Every once in a while, I will be part of an audience made up of my own demographic. I'm very used to attending concerts and films with a much older crowd. For whatever reason, my tastes always seem to be out of step with what's hip at the time. Watching the Grammy awards is usually a grueling experience, but I continue to endure them for that one performance that I will actually enjoy. Shock. That's what I felt when I heard that Bob Dylan would be performing at the Grammy awards. For Dylan to grace the same stage as todays pop artists simply does not compute. Dylan performed as part of a tribute to acoustic music. Mumford & Sons and the Avett Brothers performed three minutes each before they all joined Dylan and his band on stage for one number. Mumford & Sons along with the Avett Brothers seem to have been the real winners from that night. Their record sales boomed, and internet searches skyrocketed. Mumford & Sons even outsold the winner for Album of the Year on iTunes. Groups like Mumford & Sons and the Avett Brothers really stand out when the rest of the acts rely on electronics, fancy lighting, props, costumes, and dance routines to sell their music.

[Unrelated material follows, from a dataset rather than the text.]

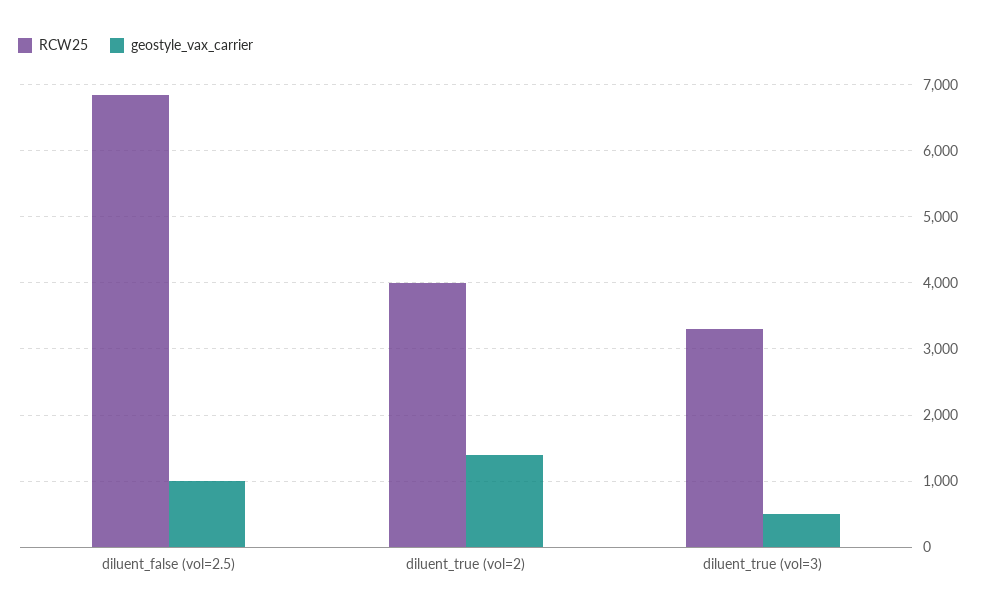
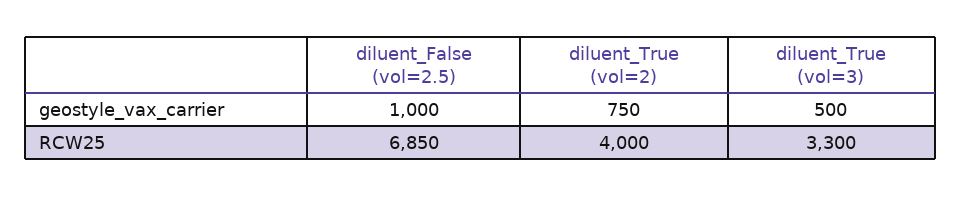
geostyle_vax_carrier, diluent_true (vol=2): 1400 -> 750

Bob Dylan became a legend just by playing guitar and harp all by himself. My father grew up in the same town that Dylan grew up in, so I don't hesitate in referring to Dylan as a legend. He was on the road to becoming a legend in his early twenties armed with only a guitar and harmonica, his voice too. When I mention to people that my favorite Dylan albums are the more recent titles like "Love & Theft," they can't really understand why. "What's the single from that album?" Dylan seems to have a good handle on his fan base. Critics were evenly split on the Christmas album. Half appreciated what Dylan was doing, and the other half were quite harsh in their criticism. Some even though the whole thing was a huge joke. Dylan's most recent is entitled "Together Through Life." In an interview, Dylan was asked about how people would respond to the album. "My fans will enjoy it, but beyond that who knows," Dylan said. From the beginning Dylan's own songs were constructed with heavy influence from the songs he was consuming. I can listen to songs on "Together Through Life" and here lyrics that are rewritten from Robert Johnson. If you're not familiar with Robert Johnson, you can surely recognize the characters that Dylan writes about. Life and experience oozes from the material. Dylan's style is infuse life experiences with song structures from the past, and sprinkling in lyrics from works of literature. It's true that he doesn't make anything groundbreaking. If that's what you're expecting or looking for in a Dylan album, you just don't get it.
You can dig deep into Dylan's songs and find yourself listening to Bing Crosby records or reading James Joyce, you could even end up watching a movie like Touch of Evil. Francis Ford Coppola has a bit more freedom in his medium of film. Coppola will take directly from The Red Shoes to construct his films, but as he describes, film is still a relatively new medium. He believes there is still a lot of potential for growth and has even talked about how a director could act as a conductor and further develop storytelling on a nightly basis for different audiences. Coppola still considers himself a student and is constantly striving to learn more about his craft. He finances his own projects now, so you're not going to see them in the multiplex. I think that's a shame, because a movie like Tetro is quite intoxicating. Coppola is by far the most interesting of the filmmakers from the New Hollywood generation. Scorsese still cranks out solid movies, but the stories and characters are no where near as unique and interesting as Youth Without Youth. One of the reasons for this is because Coppola draws so heavily on his own life experiences in his work. Despite contemplating what the future of films has to offer, Coppola's films penetrate the viewer, tugging at your emotions - and a film is first and foremost an emotional experience.
Dylan and Coppola both take what they love about the history of their respective mediums and inject so much of themselves into their work that they create material that is, not so much revolutionary as, meaningful. Both of these artists strongly encourage younger artists to study those who came before, outright rip them off, while adding your own touch. What you can do is take pieces from what you like, and inject your own experience. It make take time and effort for a consumer to fully appreciate an album like "Together Through Life" or a film like Tetro; but, the work is overflowing with emotion and that will reverberate within you. As an artist, are you not striving to achieve an emotional reaction? People may like the pop hooks, the costumes, and the dancing, but if you show them something straight from life, something based on a grand tradition and filled with personal experience, people will respond.